+++ Text under study
Posts with «matter and interactions» label

Physics Lab 2

The Physics Lab 1 post described a first experiment using ultrasonic rangefinders.  The students have not really done the Wikipedia-style writeup of how an ultrasonic rangefinder works that I wanted.  I’m not sure whether to push for that or to let it slide—it is important to develop technical reading and writing skills, but they have not yet gotten to the point in the physics course where they could actually derive the speed of sound equation.  The speed of sound in a gas is only vaguely referred to in Chapter 12 of Matter and Interactions, though there is quite a bit on the speed of sound in a solid.

I ended up buying two different ultrasonic rangefinders:

Both of these rangefinders provide a pulse-width output that can be measured with the Arduino pulseIn function call.  The measurement is provided in microseconds, but seems to have a slightly coarser resolution, with measurements spaced about 5 microseconds apart.  To convert round-trip time into round-trip distance, we have to multiply the time in seconds by the speed of sound in meters/second.

There is an online calculator for the speed of sound as a function of temperature, pressure, and humidity, which gives a citation for the calculation (from the Journal of the Acoustical Society of America), but does not give a clear statement of calculation actually used.  The same calculator (at least citing the same source) is also available from UK’s National Physical Lab.  I used a simpler approximation (without humidity or pressure corrections) from Wikipedia’s Speed of Sound article:

On Friday, we did the lab itself:

  1. Hook up the rangefinder to the Arduino and program the Arduino to keep taking measurements and reporting them to the serial line. (I wrote the Arduino program myself, but my son is working on a Python program to record a series of measurements from the Arduino, which will be needed for the next lab.)

    The setup for Lab 1. The Ping sensor is plugged directly into the Arduino, which sits on top of a copy of the OED, to get it far enough from the floor that we don't detect the floor rather than the wall.
++++++
+++ Provided material
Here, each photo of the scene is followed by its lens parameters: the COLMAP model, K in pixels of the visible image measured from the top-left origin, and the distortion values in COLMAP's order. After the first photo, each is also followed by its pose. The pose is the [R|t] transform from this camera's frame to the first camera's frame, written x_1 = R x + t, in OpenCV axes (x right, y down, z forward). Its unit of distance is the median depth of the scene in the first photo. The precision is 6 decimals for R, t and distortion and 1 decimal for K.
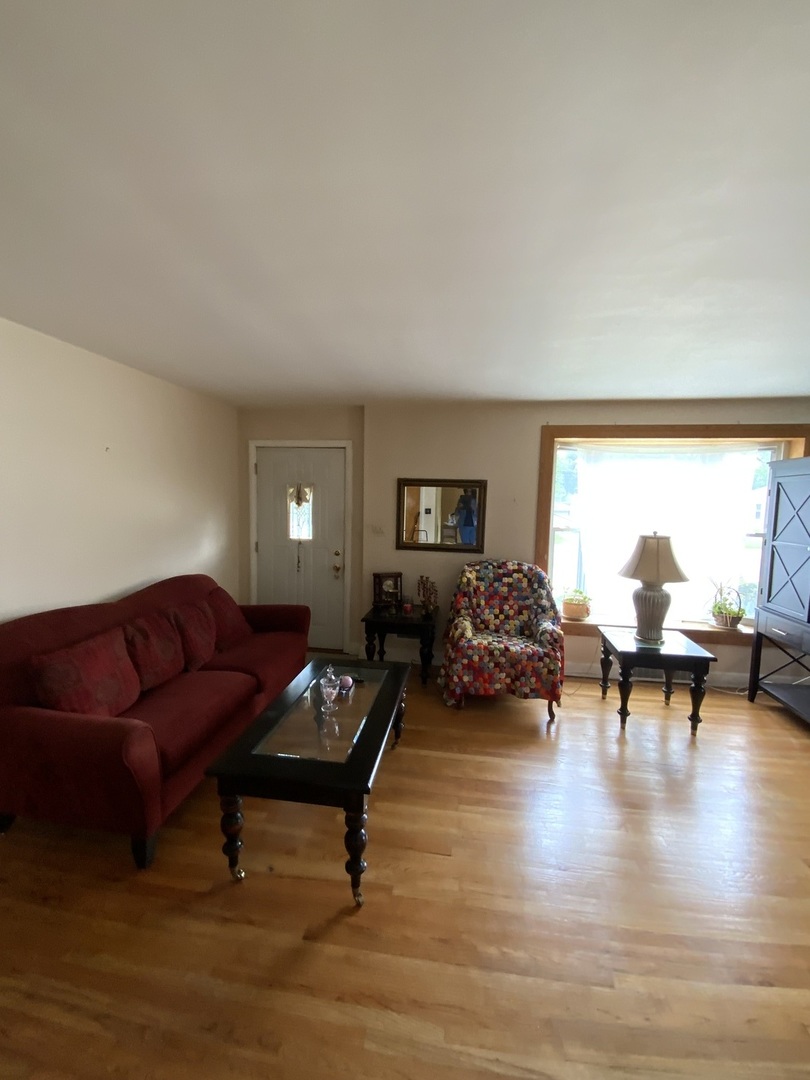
lens RADIAL K [[445.2, 0, 405.0], [0, 445.2, 540.0], [0, 0, 1]] dist [-0.003233, -0.000314]
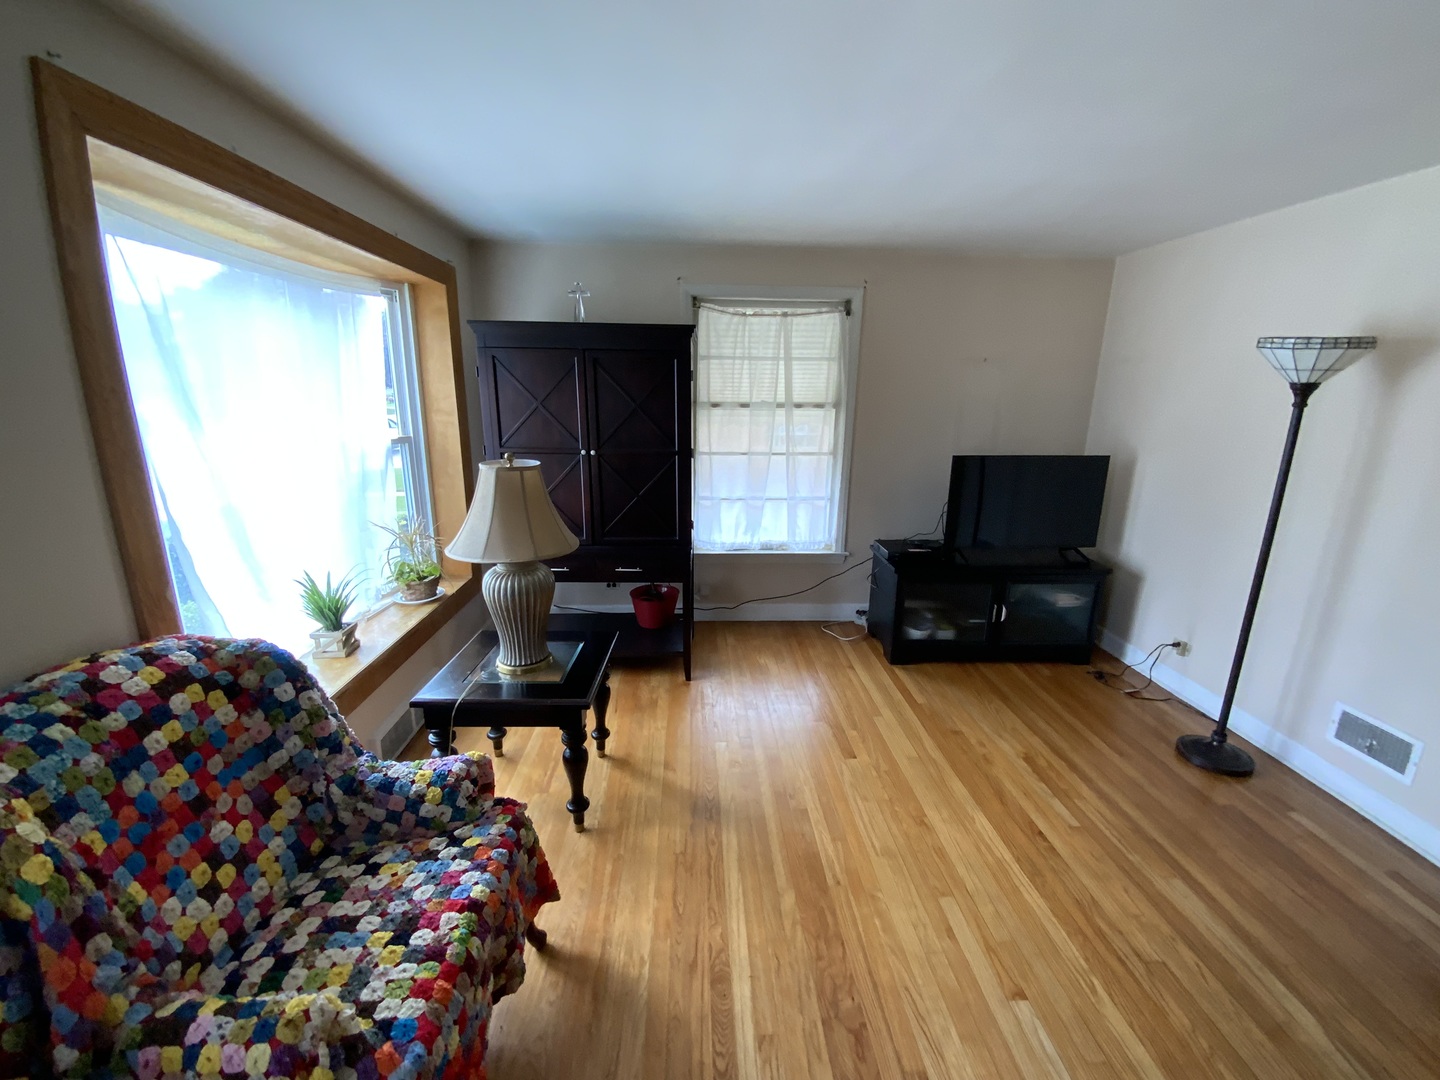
lens RADIAL K [[593.6, 0, 720.0], [0, 593.6, 540.0], [0, 0, 1]] dist [-0.003233, -0.000314]
pose [[-0.188006, -0.257673, 0.947765, -0.098722], [0.076865, 0.958153, 0.275744, -0.075791], [-0.979156, 0.124691, -0.160333, 0.759042]]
++++++
→ **What you need to do**:
[a] Retype part of the rangefinder lab post word for word: begin at the words "I ended up buying" and stop after "sound in meters/second.".
[b] Extend the post on the ultrasonic rangefinder lab, starting right after its last sentence.

→ **Exercise answers**:
[a]
I ended up buying two different ultrasonic rangefinders:

Both of these rangefinders provide a pulse-width output that can be measured with the Arduino pulseIn function call.  The measurement is provided in microseconds, but seems to have a slightly coarser resolution, with measurements spaced about 5 microseconds apart.  To convert round-trip time into round-trip distance, we have to multiply the time in seconds by the speed of sound in meters/second.

[b]
  2. Calibrate the sensor by placing it at carefully measured distances from a hard wall and recording the readings.  Repeat at several different distances.  (Record temperature, humidity, and barometric pressure, if possible.)  Here are the measurements made by the students, taking just the midpoint of the range observed:

# MaxBotix LV-MaxSonar-EZ Calibration
# Distance (centimeters)    Delay Time (microseconds)
10                818
20                1075
30                1515
40                2299
50                2887
60                3470
70                4060
80                4645
90                5231
100               5815

# Parallax Ping))) Sensor Calibration
# Distance (centimeters)    Delay Time (microseconds)
10                735
20                1215
30                1800
40                2405
50                3015

They had a lot of trouble getting consistent readings for the Ping))) sensor.  I think that this may have been due to trying to take the measurements without pausing enough between them, so I added an extra millisecond delay after each Ping))) measurement, and my son and I collected new data today.  We modified the setup slightly, so that instead of using a tape measure on the floor, we measured from the wall to the front of the Ping))) sensor with a steel tape measure.  Here are the measurements we made:

# Ping))) calibration data
# 1 October 2011
# Arduino report several (usually 6) measurements for each distance
# We recorded the actual distance, the minimum and maximum reported time of flight,
# and the minimum and maximum distance reported by the Arduino.
# The reported distance assumed 343.21m/sec speed of sound, and that the time of flight
# was twice the distance.
#distance(cm)  min_tof(usec) max_tof(usec) min_cm max_cm
10    616    624    10.57    10.71
20    1225    1230    21.02    21.11
30    1786    1818    30.65    31.20
40    2385    2391    40.93    41.03
50    2939    2962    50.44    50.83
60    3540    3542    60.75    60.78
70    4065    4089    69.76    70.17
80    4610    4729    79.11    81.15
90    5240    5265    89.92    90.35
100    5833    5858    100.10    100.53
110    6444    6446    110.58    110.62
120    7018    7050    120.43    120.98
130    7575    7582    129.99    130.11

These measurements were fairly consistent (though the variation is larger than I’d like).  I did notice that the Ping))) sensor could get fooled rather badly when an object disappeared from its field of view.  For example, when pointing the sensor at the ceiling from my benchtop, the distance is reported as a fairly consistent 177±0.5cm.  Waving an object in front of the sensor got reasonable readings, but removing the object caused the sensor to get stuck reporting 50.5±1cm, though there was nothing at that distance.  Sometimes the sensor returned to the 177cm reading, sometimes to the 50cm reading, and I’ve not been able to figure out what causes the difference.  The MaxBotix sensor has different dropout problems, sometimes missing the echo and reporting a very long distance, but generally seems to be a little more stable.

 

What to do before next week’s lab

  1. Plot the sensor readings vs. the actual distance.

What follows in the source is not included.